Schutzraum für den Waldkindergarten — Bauwagen, Jurte oder Hütte im Vergleich
Jeder Waldkindergarten in Deutschland braucht einen beheizbaren Schutzraum. Das ist keine Empfehlung, sondern Voraussetzung für die Betriebserlaubnis. Ob Bauwagen, Jurte, Schutzhütte oder Container — die Wahl des Schutzraums bestimmt, wie der Alltag in der Einrichtung aussieht, welche Kosten entstehen und wie das pädagogische Konzept gelebt werden kann.
Was das Jugendamt verlangt
Die Anforderungen variieren je nach Bundesland, aber die Grundlagen sind überall ähnlich: Pro Gruppe muss ein beheizbarer Schutzraum vorhanden sein. Es müssen beheizbare sanitäre Anlagen bereitstehen. Die Zubereitung warmer Getränke muss möglich sein. Bei Extremwetter (Sturm, Starkregen, Kälte unter minus sechs Grad) muss ein Ausweichort zur Verfügung stehen.
Der Schutzraum selbst kann ein Bauwagen sein, eine feste Hütte, ein Container — oder eben eine Jurte. Entscheidend ist, dass er den Anforderungen an Sicherheit, Brandschutz und Hygiene entspricht und die baurechtlichen Voraussetzungen erfüllt.
Der Vergleich im Überblick
Bauwagen: Fläche 12–20 m², Raumhöhe ca. 2 m, eingeschränktes Tageslicht, funktionale pädagogische Qualität, mittlere Nachhaltigkeit, Genehmigung oft vereinfacht (als Fahrzeug), rustikale Ästhetik, Kosten ca. 30.000–80.000 €.
Jurte: Fläche 30–50 m², Raumhöhe bis 3,5 m in der Mitte, sehr gutes Tageslicht (Kuppel + Fenster), hohe pädagogische Qualität (runder Raum, Gemeinschaft), hoch nachhaltig (Naturmaterialien, rückbaubar), Baugenehmigung nötig und machbar, einzigartige Aesthetik, Kosten individuell (Anfrage).

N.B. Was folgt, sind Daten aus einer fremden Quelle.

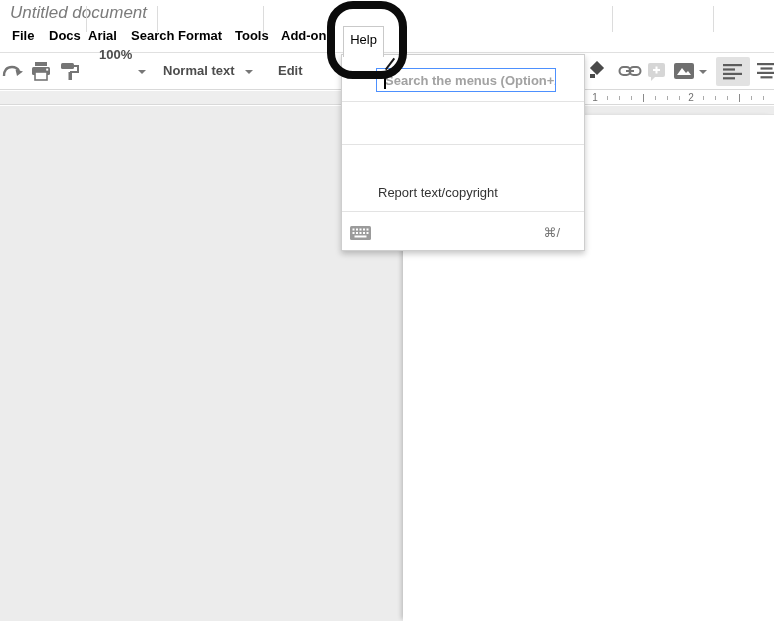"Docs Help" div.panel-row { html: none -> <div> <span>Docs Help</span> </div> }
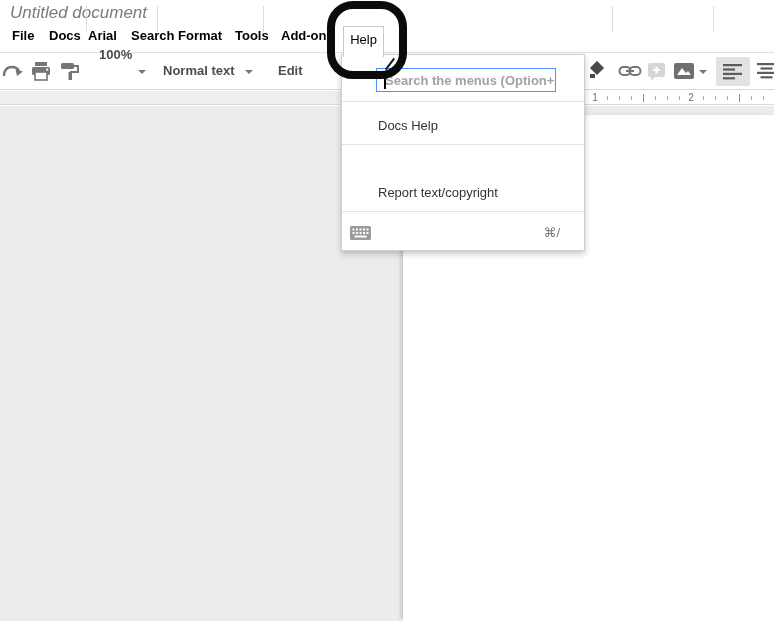"Report a problem" div.panel-row { html: none -> <div> <span>Report a problem</span> </div> }
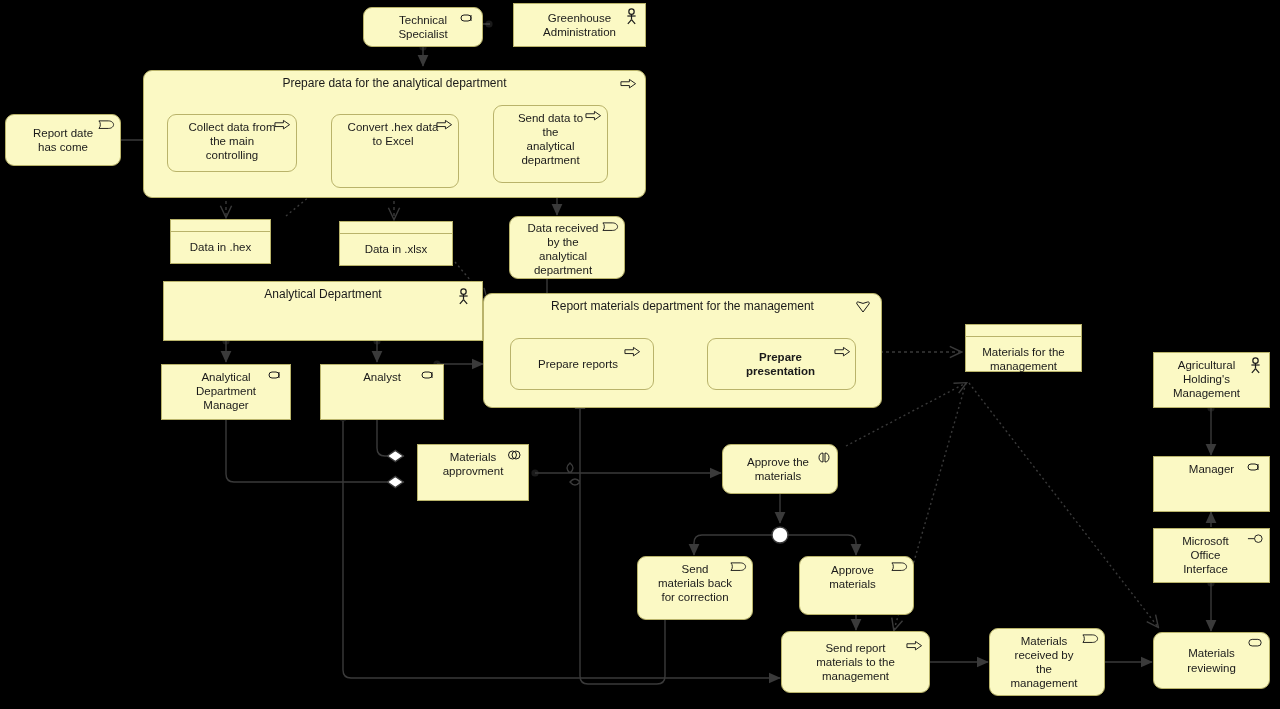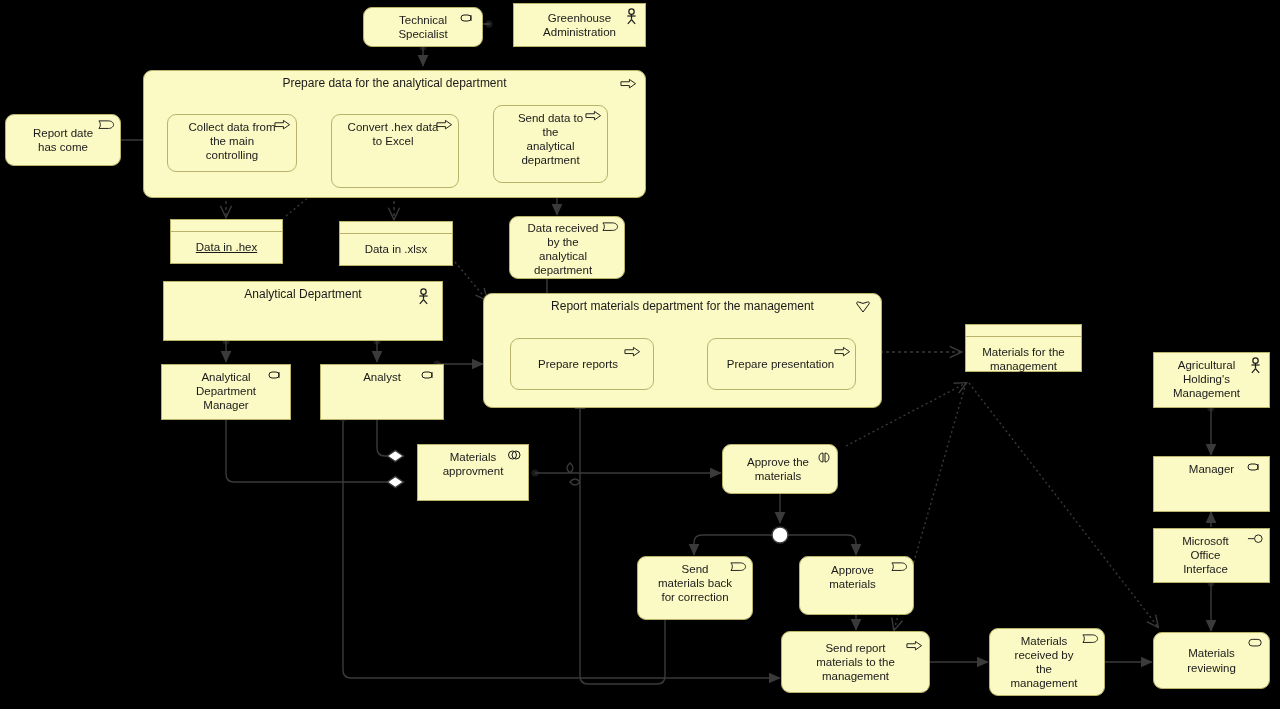"Data in .hex" div.dataobj { text-decoration: underline -> none; width: 113px -> 101px }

Schutzhütte: variable Fläche, variable Höhe, variables Tageslicht, gute pädagogische Qualität, hohe Nachhaltigkeit bei Holzbau, Baugenehmigung erforderlich, klassische Ästhetik, Kosten ca. 40.000–120.000 €.
Container: Fläche 15–30 m², niedrige Höhe (ca. 2,4 m), eingeschränktes Tageslicht, geringe pädagogische Qualität, geringe Nachhaltigkeit, Baugenehmigung erforderlich, industrielle Ästhetik, Kosten ca. 15.000–50.000 €.
Warum die Jurte als Schutzraum immer beliebter wird
Die Jurte ist kein Ersatz für den Bauwagen — sie ist eine eigenständige Kategorie. Wo ein Bauwagen vor allem funktionalen Schutz bietet, schafft die Jurte einen Raum, der selbst zum pädagogischen Element wird. Der kreisrunde Grundriss fördert Gemeinschaft und Gleichwertigkeit. Die Lichtkuppel verbindet mit der Natur draußen. Die großzügige Fläche erlaubt es, dass eine ganze Gruppe gleichzeitig im geschützten Raum arbeiten, essen und ruhen kann.
Für Einrichtungen, die Wert auf Ästhetik und Nachhaltigkeit legen — und die ihre pädagogische Haltung auch in der Architektur sichtbar machen wollen — ist die Jurte die konsequenteste Wahl.
Was bei der Entscheidung zählt
Die Wahl des Schutzraums sollte nicht allein vom Preis abhängen. Fragen, die helfen: Wie viele Kinder werden betreut — und brauchen gleichzeitig Platz im Schutzraum? Welche pädagogische Atmosphäre soll der Raum ausstrahlen? Wie wichtig ist Nachhaltigkeit im Gesamtkonzept der Einrichtung? Wie steht es um die baurechtliche Situation am konkreten Standort?